In the 1990s and 2000s, MTV changed Indian pop forever through innovative programming and VJs who gained their own fandom. When did it stop experimenting?

- Arun Janardhan

THE AGE OF MT

It was 6 August 1999. On his birthday, Cyrus Sahukar set out for what would be his first day at work as a video jockey (VJ) for Music Television (MTV) India in Mumbai. What he did not anticipate was getting kidnapped.

A few rough-looking men carrying hockey sticks grabbed him as he stepped out of his Juhu hotel. He was shoved into a waiting van and whisked away.
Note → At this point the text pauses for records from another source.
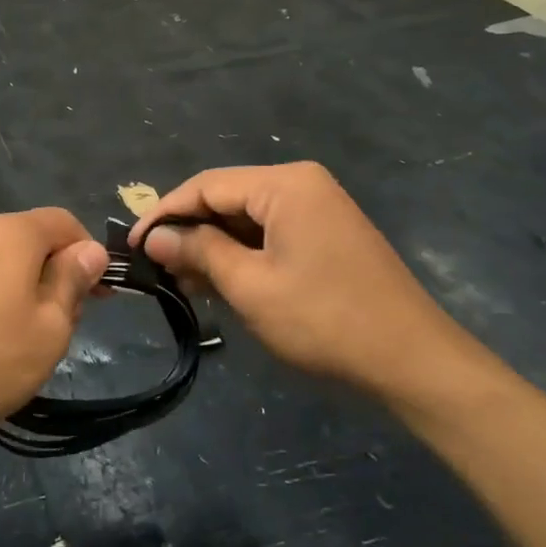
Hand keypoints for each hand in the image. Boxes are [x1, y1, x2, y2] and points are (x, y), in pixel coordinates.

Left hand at [0, 208, 108, 455]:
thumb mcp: (51, 326)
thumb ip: (73, 280)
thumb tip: (91, 251)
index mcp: (11, 233)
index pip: (64, 222)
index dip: (89, 254)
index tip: (100, 296)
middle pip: (31, 241)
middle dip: (55, 275)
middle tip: (64, 327)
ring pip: (1, 263)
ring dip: (24, 290)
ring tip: (25, 341)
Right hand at [131, 163, 484, 405]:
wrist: (413, 361)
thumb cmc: (325, 320)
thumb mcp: (250, 286)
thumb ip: (198, 251)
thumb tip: (154, 236)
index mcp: (285, 184)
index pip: (206, 185)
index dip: (164, 214)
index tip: (132, 246)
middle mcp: (302, 184)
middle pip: (226, 198)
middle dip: (188, 232)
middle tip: (155, 269)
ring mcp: (318, 209)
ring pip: (246, 219)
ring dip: (212, 248)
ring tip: (180, 281)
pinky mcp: (326, 235)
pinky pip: (269, 235)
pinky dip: (241, 256)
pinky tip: (218, 283)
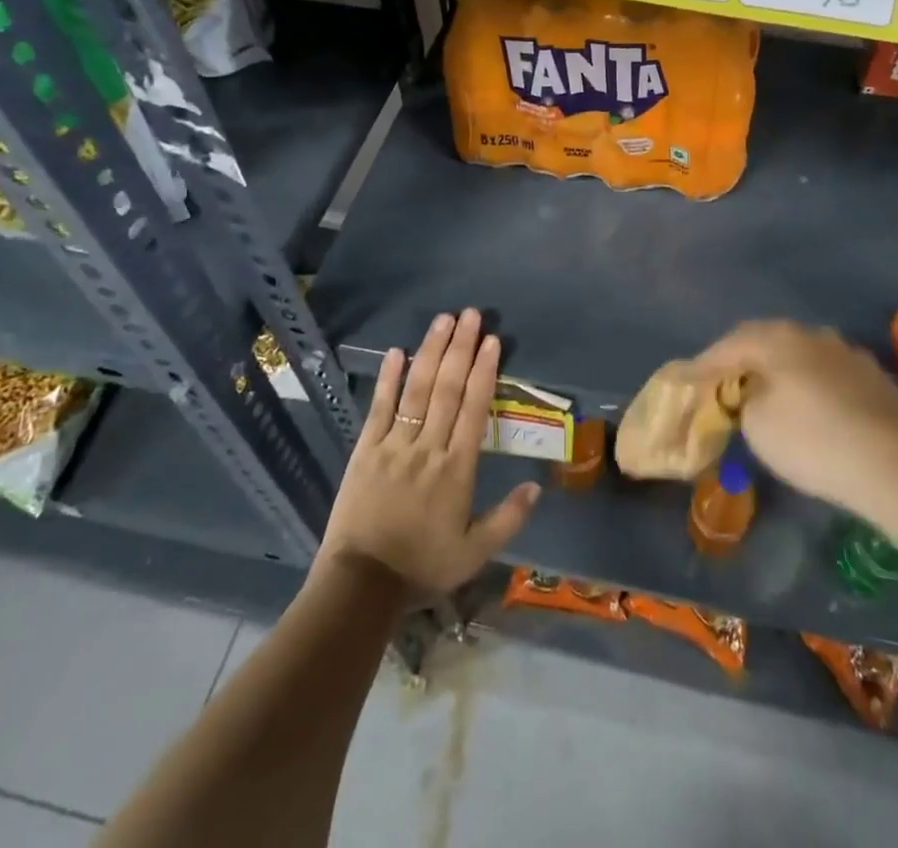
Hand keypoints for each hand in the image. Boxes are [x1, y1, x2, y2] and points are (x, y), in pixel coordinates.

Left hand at [316, 308, 539, 596]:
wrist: (361, 584)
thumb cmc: (421, 567)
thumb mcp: (473, 554)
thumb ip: (507, 519)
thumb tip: (536, 486)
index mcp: (457, 469)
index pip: (475, 409)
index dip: (485, 371)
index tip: (492, 340)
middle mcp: (429, 448)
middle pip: (448, 389)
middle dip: (461, 348)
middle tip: (471, 314)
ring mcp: (395, 445)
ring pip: (417, 390)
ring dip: (431, 352)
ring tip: (443, 320)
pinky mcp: (366, 450)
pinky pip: (379, 408)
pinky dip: (388, 379)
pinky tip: (397, 351)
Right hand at [685, 320, 897, 519]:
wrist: (897, 467)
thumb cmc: (812, 441)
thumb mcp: (757, 426)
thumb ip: (743, 401)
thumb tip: (751, 394)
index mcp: (777, 338)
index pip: (728, 345)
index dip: (703, 365)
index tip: (685, 379)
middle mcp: (812, 334)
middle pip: (765, 341)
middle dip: (742, 361)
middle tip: (724, 383)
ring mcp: (847, 353)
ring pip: (800, 355)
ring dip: (779, 371)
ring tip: (766, 394)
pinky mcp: (874, 378)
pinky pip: (827, 374)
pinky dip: (809, 386)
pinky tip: (810, 408)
A few bystanders called the authorities and by the time the vehicle reached Mahim, it had been intercepted by the police.

What the police—and Sahukar—found out much later was that the “kidnapping” was a prank, played by Sahukar’s namesake and colleague-to-be Cyrus Broacha for the latter's nutty show Bakra.

Sahukar’s narration of the incident—and Broacha’s recollection of it—a quarter of a century later is as ridiculously wild as it sounds. It also sums up, in one of many examples, the maverick nature of MTV India’s workings in the late 1990s and early 2000s when it, along with rival Channel [V], dominated cable television time, created trends, turned kids-next-door into VJ stars, gave life to independent music and provided unimaginable freedom to imagination and creativity.

MTV announced last month that it will close five channels in the UK by the end of this year after nearly 40 years (Channel [V] shut down eight years ago). Similar measures are expected in other regions, including Asia. Paramount, the movie studio giant which owns MTV among other channels, merged with media company Skydance in an $8-billion deal in August. The closure move comes as the merged company’s leaders seek to cut costs and as a consequence of how music is consumed now—on YouTube and streaming devices—rather than on television.